(Records from a data source)
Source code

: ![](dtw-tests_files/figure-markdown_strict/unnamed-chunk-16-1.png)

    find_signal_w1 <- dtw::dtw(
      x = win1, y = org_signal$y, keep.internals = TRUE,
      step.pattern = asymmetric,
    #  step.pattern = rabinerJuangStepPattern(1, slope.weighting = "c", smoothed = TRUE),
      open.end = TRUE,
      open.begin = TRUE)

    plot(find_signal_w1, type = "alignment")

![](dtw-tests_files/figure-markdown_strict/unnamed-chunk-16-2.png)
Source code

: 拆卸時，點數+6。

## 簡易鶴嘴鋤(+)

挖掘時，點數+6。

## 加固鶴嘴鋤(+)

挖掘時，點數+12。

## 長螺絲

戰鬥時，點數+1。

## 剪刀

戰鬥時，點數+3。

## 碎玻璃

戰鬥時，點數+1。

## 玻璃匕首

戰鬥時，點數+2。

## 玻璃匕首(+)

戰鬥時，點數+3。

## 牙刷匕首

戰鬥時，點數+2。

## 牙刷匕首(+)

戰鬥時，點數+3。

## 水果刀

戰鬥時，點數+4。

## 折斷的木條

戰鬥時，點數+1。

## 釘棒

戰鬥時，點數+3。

** Directive **
Print the entire listing above verbatim, keeping every line unchanged and in its original order.

** Answer to the problem **
Source code

: ![](dtw-tests_files/figure-markdown_strict/unnamed-chunk-16-1.png)

    find_signal_w1 <- dtw::dtw(
      x = win1, y = org_signal$y, keep.internals = TRUE,
      step.pattern = asymmetric,
    #  step.pattern = rabinerJuangStepPattern(1, slope.weighting = "c", smoothed = TRUE),
      open.end = TRUE,
      open.begin = TRUE)

    plot(find_signal_w1, type = "alignment")

![](dtw-tests_files/figure-markdown_strict/unnamed-chunk-16-2.png)
Source code

: 拆卸時，點數+6。

## 簡易鶴嘴鋤(+)

挖掘時，點數+6。

## 加固鶴嘴鋤(+)

挖掘時，點數+12。

## 長螺絲

戰鬥時，點數+1。

## 剪刀

戰鬥時，點數+3。

## 碎玻璃

戰鬥時，點數+1。

## 玻璃匕首

戰鬥時，點數+2。

## 玻璃匕首(+)

戰鬥時，點數+3。

## 牙刷匕首

戰鬥時，點數+2。

## 牙刷匕首(+)

戰鬥時，點數+3。

## 水果刀

戰鬥時，點數+4。

## 折斷的木條

戰鬥時，點數+1。

## 釘棒

戰鬥時，點數+3。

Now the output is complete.